Eski Adalet Bakanlarından Mahmut Esat Bozkurt’un İzmir'de yayımlanan “Anadolu" gazetesinde çıkmış “Yobazlar Elinde Din..." başlıklı birkaç yazısını yayımlamayı, genç kuşaklar açısından yararlıı gördüm.

İlk yazı. 24 Şubat 1933'te çıkmış “Anadolu”da. Şöyle başlıyor:

'Şeriat isterük!'

Günün birinde (Patrona Halil) adında biri ortaya çıkıyor. Muslu namında birde arkadaşı var. ‘Lale devri küfürdür, yenilikler gâvurluktur' diye bağırıyorlar. Safdil halk arkalarına takılıyor. Yeniçeriler kazan kaldırıyorlar. Kafile gittikçe büyüyor. Bütün İstanbul ayaklanıyor. Sadrazam Damat İbrahim Paşa ele geçiriliyor; paralanıyor. Daha bir alay insan öldürülüyor. Vur vurana, kap kapana... Irza, mala, cana taarruzlar tümen tümen... 'Şeriat isterük' naraları, bütün bu faciaları, bu maskaralıktan örtbas etmek için elde bir kalkan!.. Vücuda getirilmiş yenilikler yerlerin dibine sokuluyor. Çiğneniyor, yakılıyor, yıkılıyor. Birtakım cerrar (arsız) yobazlar eşkıyanın arzusuna göre fetvalar veriyorlar. ‘Patrona Haliller' mesnetler, rütbeler elde ediyorlar. Hükümet ve idare, zorbaların elinde kalıyor. Yalnız bu kadar da değil, teceddüt (yenilik) fikirleri kan ve ateş içinde yok ediliyor. Kapkara, cahilane efkâr bir kere daha perçinlenmiş oluyor. Milletin mukadderatına o hâkim kılınıyor. Zorbalar başı 'Patrona'nın barsakları bostancıbaşının kılıç darbeleri altında ağzına verildiği ve dram sonuna erdiği gün (25.11.1730), Türk milletinin yüz sene gerilediği görülüyor.

★ ★★

‘Şeriat isterük!..'

Günün birinde 'Kabakçı Mustafa’ adında bir serseri ‘Bize nizamı cedit ne gerek? Biz destiye kurşun atar, keçeye kılıç çalarız'...'diye ayaklanıyor. Yeniçeriler buna uyuyorlar. 'Nizamı cedit gâvur işidir! Biz şeriat isterük!..' naralarıyla İstanbul sokaklarını çınlatmaya başlıyorlar. Safdil ahali de bunlara uyuyor. Bir velveledir kopuyor. Gene vur-vurana, kap kapana, yağma, yangın, kıtal (savaş)... Bir rezalet bir faciadır gidiyor. Kafalar uçuruldukça, hazineler yağma edildikçe, ırza, cana, mala tasallut olundukça hep bir ağızdan 'Şeriat isterük!.' naraları yükseliyor. Bu nara; soygunculuklar, yangınları, katilleri, yağmalan haklı göstermek için atılıyor! Eşkıyanın emrine amade birtakım yobaz, cahil softalar bu faciaları meşrulandırmak için boyuna fetva çıkarıyorlar! Eşkıyaları ve eşkıyalığı (Kur’an)’la himayeye çalışıyorlar!..
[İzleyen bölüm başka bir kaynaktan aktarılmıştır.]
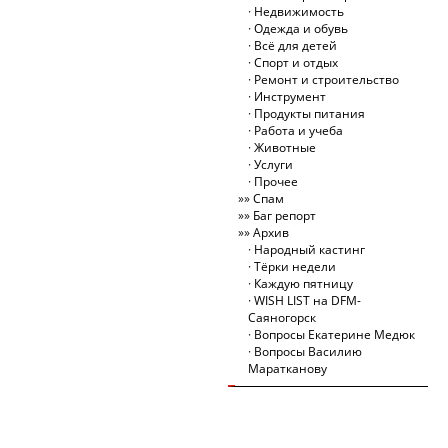
Недвижимость
Одежда и обувь
Всё для детей
Спорт и отдых
Ремонт и строительство
Инструмент
Продукты питания
Работа и учеба
Животные
Услуги
Прочее
Спам
Баг репорт
Архив
Народный кастинг
Тёрки недели
Каждую пятницу
WISH LIST на DFM-
Саяногорск
Вопросы Екатерине Медюк
Вопросы Василию
Маратканову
Zaman geliyor, Alemdar Mustafa Paşa’nın kumandasındaki ordu İstanbul'a yanaşıyor. İleri kol kumandanlarından bir zat, Kabakçı’yı şafakla evinde bastırıyor. Kafasını koparıyor. (25-29.5.1807) Baş eşkıyanın başı düşürüldüğü gün anlaşılıyor ki memleket yarım asır daha gerilemiş, bütün bir yabancı düşman dünya bizi süratle geçmekte bulunmuştur.

★ ★★

'Şeriat isterük!..'

Günün birinde bir Derviş Vahdeti' ortalığa ün salıyor. 'Volkan' adlı gazetesiyle ortalığı zehirliyor. Boyuna dinden, şeriatten dem vuruyor! Meşrutiyeti ve onu yapanları gâvurlukla, kâfirlikle itham ediyor. Bir sabah bir alay adam tekbir getire getire kışlaları dolaşıyor, asker ve halkı tahrik ediyor.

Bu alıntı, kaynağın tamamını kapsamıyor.